I suppose I am sharing this poem to do my small part to say do all the screening you can. I have been doing my yearly mammos for a lot of years, and I will happily do more and even MRIs as part of my ongoing care.

I suppose I am also sharing this poem to be a little more public about what I’ve been going through.

And also to let my friends know LISTEN JUST BECAUSE I NO LONGER TALK ABOUT HEATED RIVALRY ALL THE TIME DOESN’T MEAN I’M DONE.

Oh, and also, I haven’t yet scheduled my next colonoscopy and I need to. I wonder if there’s a photo booth somewhere for beautiful people to grab other body parts, those more germane to colonoscopy. . . . JUST TO RAISE AWARENESS OF COURSE.

Recuperator

|riˈkoōpəˌrātər|
noun
a form of heat exchanger in which hot waste gases from a furnace are conducted continuously along a system of flues where they impart heat to incoming air or gaseous fuel.

How weirdly illness changes time and goals–
everything sticky slow and progress ant-sized–
that our bodies heal at all seems miraculous.

Like trying to watch Venus make its crawl
on the sun a day early or while lightning strikes,
how weirdly illness changes time. And goals

become ridiculous. The prayer for normal
bowel movements is such a blow to pride
that our bodies heal. Of all the miracles

I know, I think now of my father’s heart muscle,
its pace currently regulated by an appliance.
How weird.

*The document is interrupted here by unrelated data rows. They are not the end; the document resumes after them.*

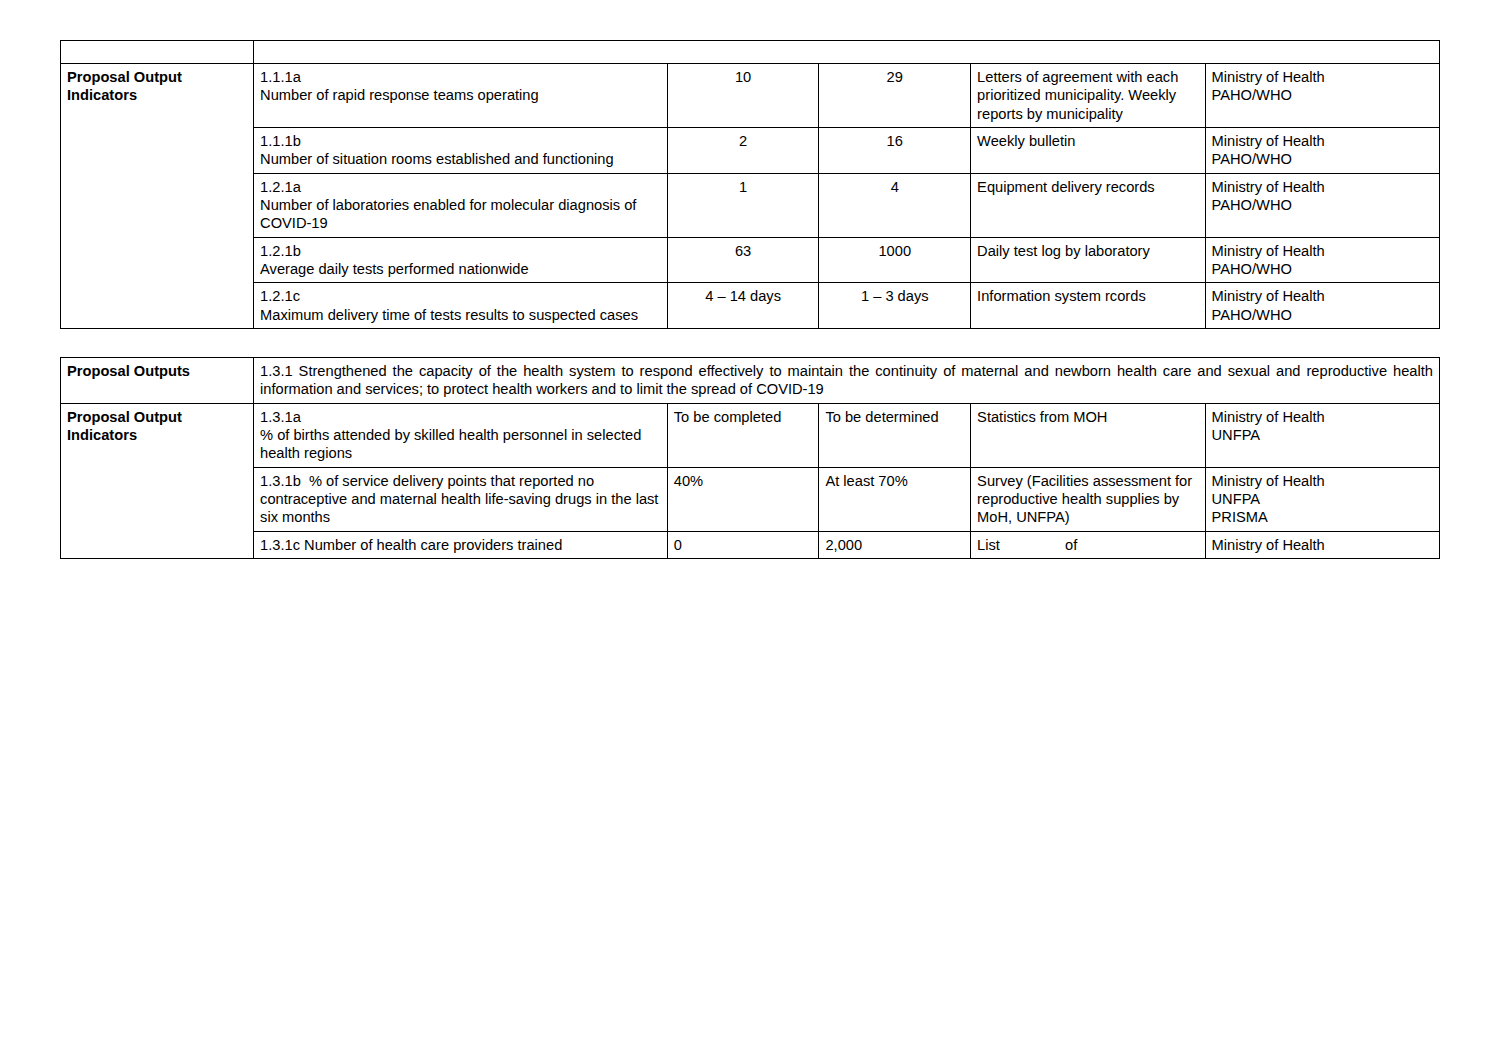| Proposal Output Indicators | 1.1.1a Number of rapid response teams operating | 10 | 29 | Letters of agreement with each prioritized municipality. Weekly reports by municipality | Ministry of Health PAHO/WHO |
| 1.1.1b Number of situation rooms established and functioning | 2 | 16 | Weekly bulletin | Ministry of Health PAHO/WHO |
| 1.2.1a Number of laboratories enabled for molecular diagnosis of COVID-19 | 1 | 4 | Equipment delivery records | Ministry of Health PAHO/WHO |
| 1.2.1b Average daily tests performed nationwide | 63 | 1000 | Daily test log by laboratory | Ministry of Health PAHO/WHO |
| 1.2.1c Maximum delivery time of tests results to suspected cases | 4 – 14 days | 1 – 3 days | Information system rcords | Ministry of Health PAHO/WHO |
| Proposal Outputs | 1.3.1 Strengthened the capacity of the health system to respond effectively to maintain the continuity of maternal and newborn health care and sexual and reproductive health information and services; to protect health workers and to limit the spread of COVID-19 |
| Proposal Output Indicators | 1.3.1a % of births attended by skilled health personnel in selected health regions | To be completed | To be determined | Statistics from MOH | Ministry of Health UNFPA |
| 1.3.1b % of service delivery points that reported no contraceptive and maternal health life-saving drugs in the last six months | 40% | At least 70% | Survey (Facilities assessment for reproductive health supplies by MoH, UNFPA) | Ministry of Health UNFPA PRISMA |
| 1.3.1c Number of health care providers trained | 0 | 2,000 | List of | Ministry of Health |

Illness changes time, and goals

conduct themselves along a flue, heating fuel
and air like machines, leaving us febrile,
but our bodies heal sometimes, which seems miraculous

to me now, given how much can go awry
in even this age of advancing medical science.
How weirdly illness changes time and goals
into the age of fucking miracles.

______

Tuesday is my one-week post-gallbladder-removal mark, and Wednesday is my father’s one-week post-tumor-removal mark. My surgery was planned; his was not. We both make slow progress back toward health and normalcy, though I’m closer to home than he is, since my gallbladder wasn’t as big a villain as his tumor, and my surgery nowhere near as violent as his.

I was so pleased with my surgical team–if you read my gallbladder post, you’ll be happy to know I awoke in recovery with four x’s on my right hand. I did question the wisdom of asking for them in permanent marker as they stayed there day after day (but they’re gone now). My parents are pleased with Dad’s surgeon (and I have to say my mother is at a very, very picky place right now when it comes to health care).

What I tried to convey in the villanelle is the weirdness of healing. I told my husband this evening I was officially tired of not feeling well, which I’m sure means I’m just about better.

But progress comes slowly sometimes. This is actually the first villanelle I’ve ever written without having to look up the form–and I’ve written a lot of villanelles. (And then I did look it up just to double-check.)

Looking up recuperation, I found recuperator and I’m really loving the idea of recuperation as a machine–the product of science and reason. But there’s part of me that will always, always, long for and believe in the age of fucking miracles.

(Can you tell I’ve spent time watching the third season of Deadwood as part of my recuperator time?)